=== RECORDS PROVIDED ===
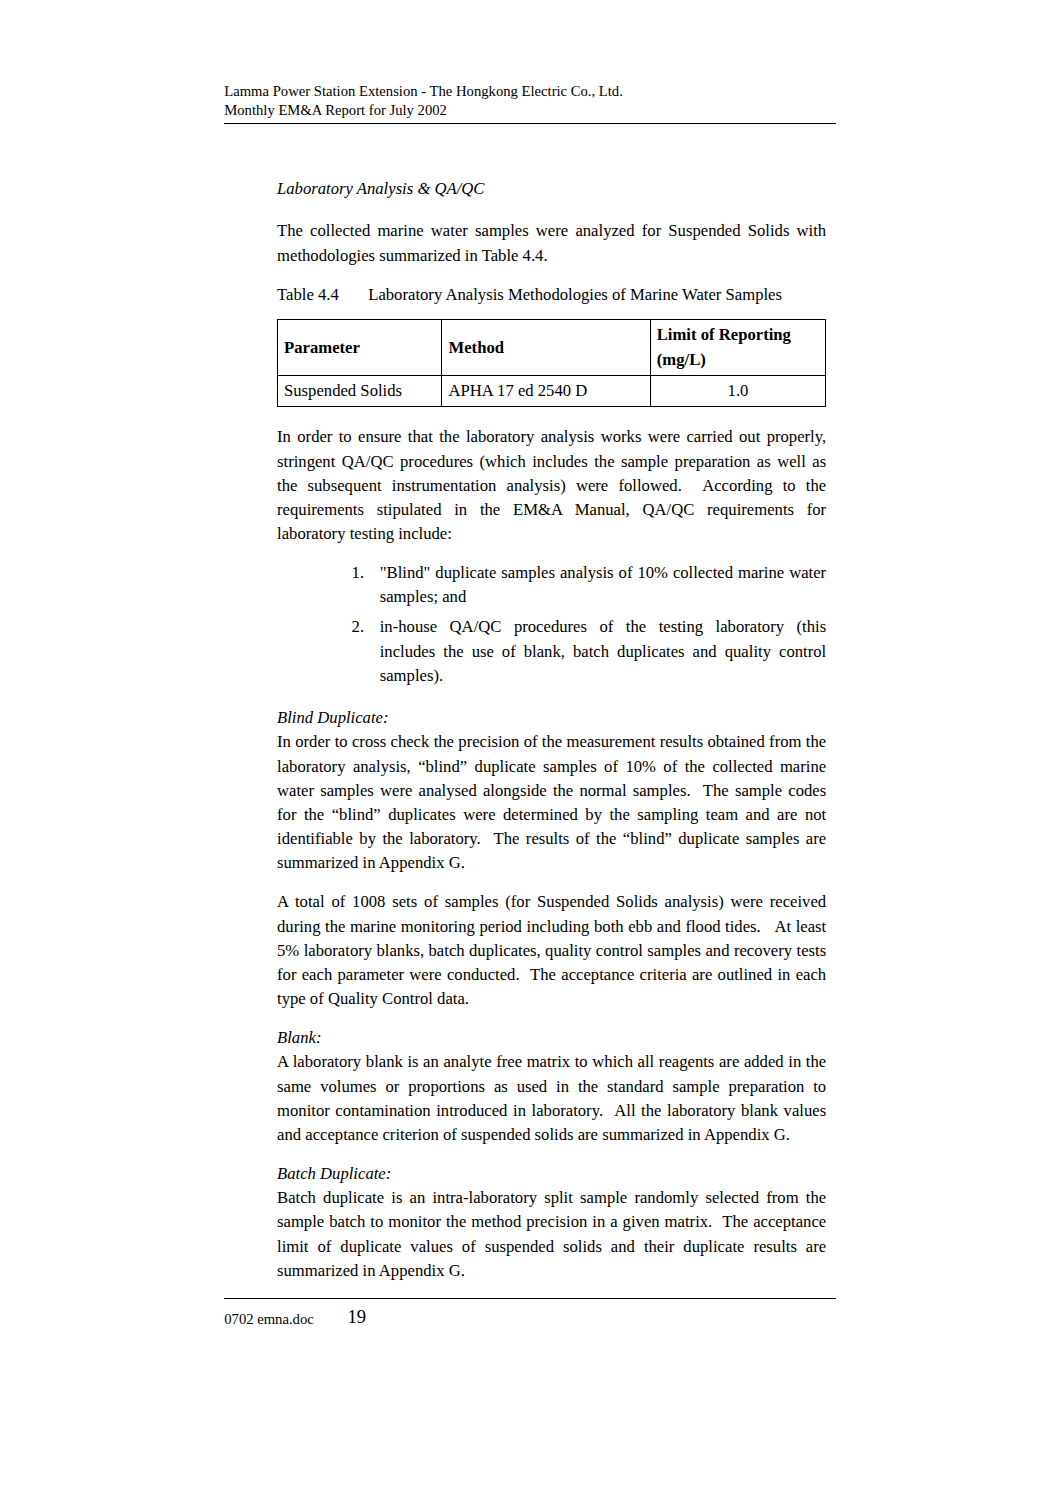Lamma Power Station Extension - The Hongkong Electric Co., Ltd.
Monthly EM&A Report for July 2002
Laboratory Analysis & QA/QC
The collected marine water samples were analyzed for Suspended Solids with methodologies summarized in Table 4.4.
Table 4.4 Laboratory Analysis Methodologies of Marine Water Samples
| Parameter | Method | Limit of Reporting (mg/L) |
| --- | --- | --- |
| Suspended Solids | APHA 17 ed 2540 D | 1.0 |
In order to ensure that the laboratory analysis works were carried out properly, stringent QA/QC procedures (which includes the sample preparation as well as the subsequent instrumentation analysis) were followed. According to the requirements stipulated in the EM&A Manual, QA/QC requirements for laboratory testing include:
"Blind" duplicate samples analysis of 10% collected marine water samples; and
in-house QA/QC procedures of the testing laboratory (this includes the use of blank, batch duplicates and quality control samples).
Blind Duplicate:
In order to cross check the precision of the measurement results obtained from the laboratory analysis, “blind” duplicate samples of 10% of the collected marine water samples were analysed alongside the normal samples. The sample codes for the “blind” duplicates were determined by the sampling team and are not identifiable by the laboratory. The results of the “blind” duplicate samples are summarized in Appendix G.
A total of 1008 sets of samples (for Suspended Solids analysis) were received during the marine monitoring period including both ebb and flood tides. At least 5% laboratory blanks, batch duplicates, quality control samples and recovery tests for each parameter were conducted. The acceptance criteria are outlined in each type of Quality Control data.
Blank:
A laboratory blank is an analyte free matrix to which all reagents are added in the same volumes or proportions as used in the standard sample preparation to monitor contamination introduced in laboratory. All the laboratory blank values and acceptance criterion of suspended solids are summarized in Appendix G.
Batch Duplicate:
Batch duplicate is an intra-laboratory split sample randomly selected from the sample batch to monitor the method precision in a given matrix. The acceptance limit of duplicate values of suspended solids and their duplicate results are summarized in Appendix G.
0702 emna.doc
19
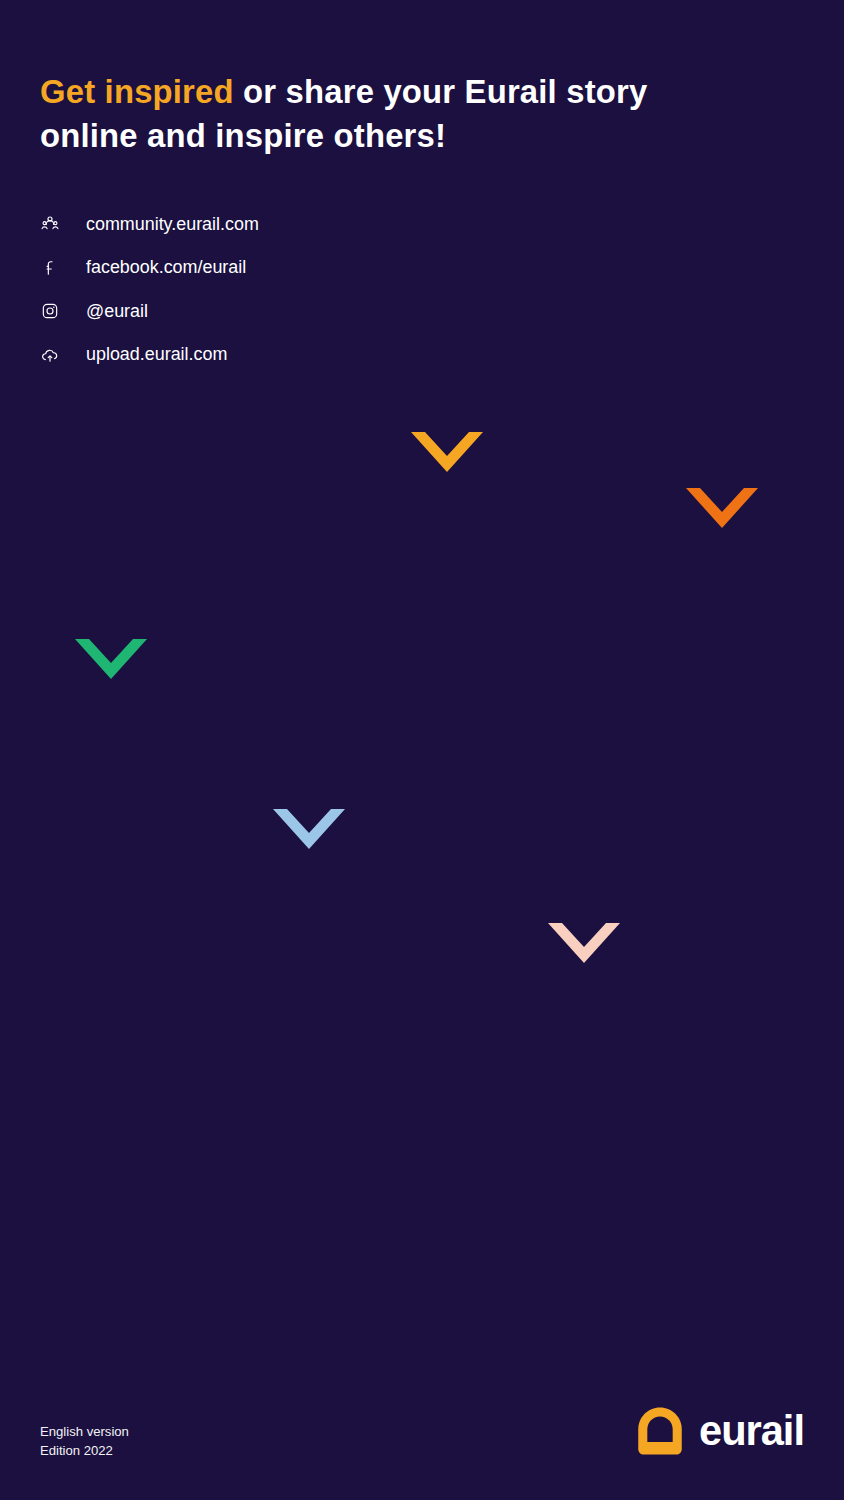Get inspired or share your Eurail story online and inspire others!
community.eurail.com
facebook.com/eurail
@eurail
upload.eurail.com
English version
Edition 2022
eurail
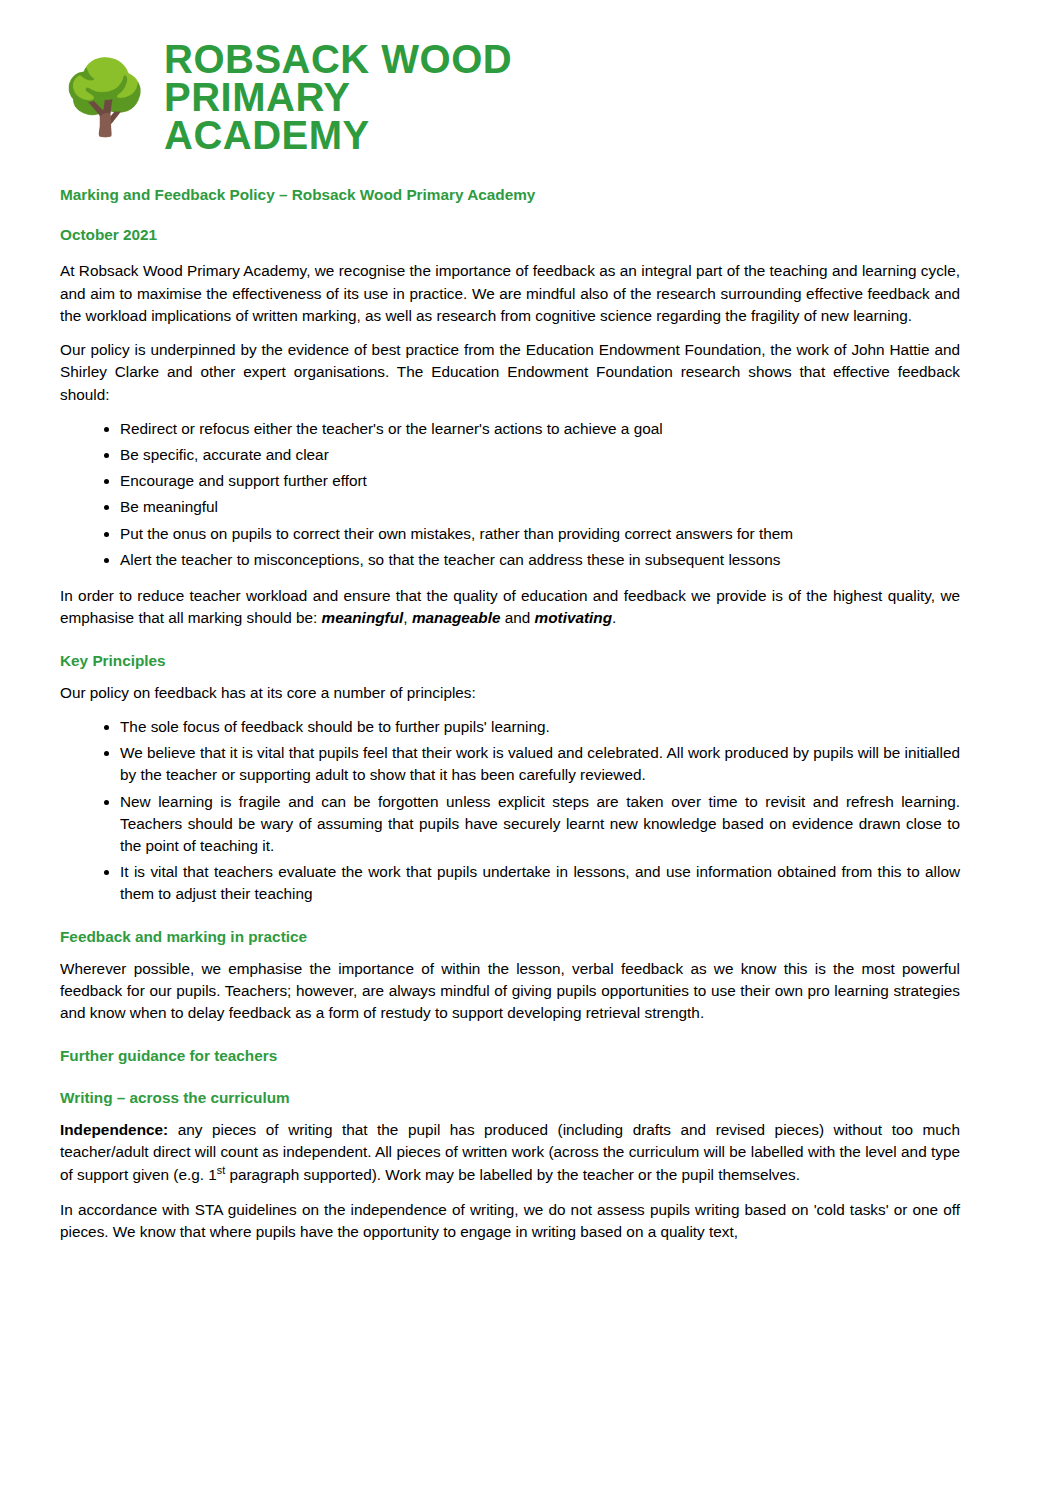🌳
ROBSACK WOOD
PRIMARY
ACADEMY
Marking and Feedback Policy – Robsack Wood Primary Academy
October 2021
At Robsack Wood Primary Academy, we recognise the importance of feedback as an integral part of the teaching and learning cycle, and aim to maximise the effectiveness of its use in practice. We are mindful also of the research surrounding effective feedback and the workload implications of written marking, as well as research from cognitive science regarding the fragility of new learning.
Our policy is underpinned by the evidence of best practice from the Education Endowment Foundation, the work of John Hattie and Shirley Clarke and other expert organisations. The Education Endowment Foundation research shows that effective feedback should:
Redirect or refocus either the teacher's or the learner's actions to achieve a goal
Be specific, accurate and clear
Encourage and support further effort
Be meaningful
Put the onus on pupils to correct their own mistakes, rather than providing correct answers for them
Alert the teacher to misconceptions, so that the teacher can address these in subsequent lessons
In order to reduce teacher workload and ensure that the quality of education and feedback we provide is of the highest quality, we emphasise that all marking should be: meaningful, manageable and motivating.
Key Principles
Our policy on feedback has at its core a number of principles:
The sole focus of feedback should be to further pupils' learning.
We believe that it is vital that pupils feel that their work is valued and celebrated. All work produced by pupils will be initialled by the teacher or supporting adult to show that it has been carefully reviewed.
New learning is fragile and can be forgotten unless explicit steps are taken over time to revisit and refresh learning. Teachers should be wary of assuming that pupils have securely learnt new knowledge based on evidence drawn close to the point of teaching it.
It is vital that teachers evaluate the work that pupils undertake in lessons, and use information obtained from this to allow them to adjust their teaching
Feedback and marking in practice
Wherever possible, we emphasise the importance of within the lesson, verbal feedback as we know this is the most powerful feedback for our pupils. Teachers; however, are always mindful of giving pupils opportunities to use their own pro learning strategies and know when to delay feedback as a form of restudy to support developing retrieval strength.
Further guidance for teachers
Writing – across the curriculum
Independence: any pieces of writing that the pupil has produced (including drafts and revised pieces) without too much teacher/adult direct will count as independent. All pieces of written work (across the curriculum will be labelled with the level and type of support given (e.g. 1st paragraph supported). Work may be labelled by the teacher or the pupil themselves.
In accordance with STA guidelines on the independence of writing, we do not assess pupils writing based on 'cold tasks' or one off pieces. We know that where pupils have the opportunity to engage in writing based on a quality text,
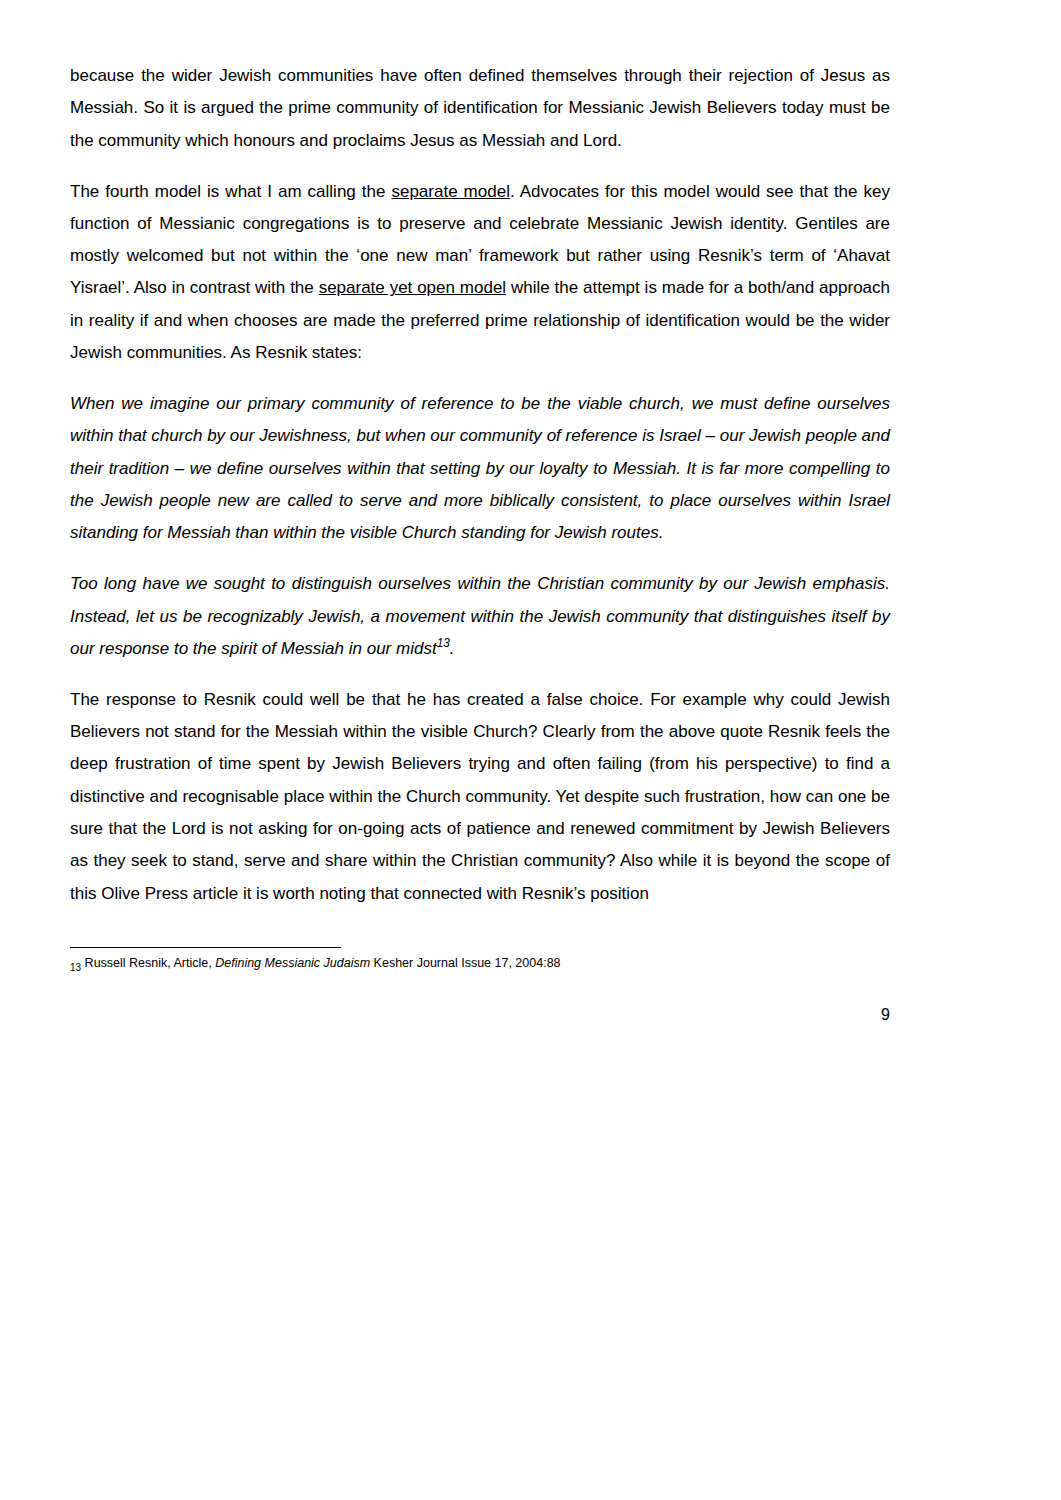because the wider Jewish communities have often defined themselves through their rejection of Jesus as Messiah. So it is argued the prime community of identification for Messianic Jewish Believers today must be the community which honours and proclaims Jesus as Messiah and Lord.
The fourth model is what I am calling the separate model. Advocates for this model would see that the key function of Messianic congregations is to preserve and celebrate Messianic Jewish identity. Gentiles are mostly welcomed but not within the ‘one new man’ framework but rather using Resnik’s term of ‘Ahavat Yisrael’. Also in contrast with the separate yet open model while the attempt is made for a both/and approach in reality if and when chooses are made the preferred prime relationship of identification would be the wider Jewish communities. As Resnik states:
When we imagine our primary community of reference to be the viable church, we must define ourselves within that church by our Jewishness, but when our community of reference is Israel – our Jewish people and their tradition – we define ourselves within that setting by our loyalty to Messiah. It is far more compelling to the Jewish people new are called to serve and more biblically consistent, to place ourselves within Israel sitanding for Messiah than within the visible Church standing for Jewish routes.
Too long have we sought to distinguish ourselves within the Christian community by our Jewish emphasis. Instead, let us be recognizably Jewish, a movement within the Jewish community that distinguishes itself by our response to the spirit of Messiah in our midst13.
The response to Resnik could well be that he has created a false choice. For example why could Jewish Believers not stand for the Messiah within the visible Church? Clearly from the above quote Resnik feels the deep frustration of time spent by Jewish Believers trying and often failing (from his perspective) to find a distinctive and recognisable place within the Church community. Yet despite such frustration, how can one be sure that the Lord is not asking for on-going acts of patience and renewed commitment by Jewish Believers as they seek to stand, serve and share within the Christian community? Also while it is beyond the scope of this Olive Press article it is worth noting that connected with Resnik’s position
13 Russell Resnik, Article, Defining Messianic Judaism Kesher Journal Issue 17, 2004:88
9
===
▸ **WORK ORDER**
Return the lines above, from the one containing "The response to" to the end, exactly as they stand.

▸ **RESULT OF THE TASK**
The response to Resnik could well be that he has created a false choice. For example why could Jewish Believers not stand for the Messiah within the visible Church? Clearly from the above quote Resnik feels the deep frustration of time spent by Jewish Believers trying and often failing (from his perspective) to find a distinctive and recognisable place within the Church community. Yet despite such frustration, how can one be sure that the Lord is not asking for on-going acts of patience and renewed commitment by Jewish Believers as they seek to stand, serve and share within the Christian community? Also while it is beyond the scope of this Olive Press article it is worth noting that connected with Resnik’s position
13 Russell Resnik, Article, Defining Messianic Judaism Kesher Journal Issue 17, 2004:88
9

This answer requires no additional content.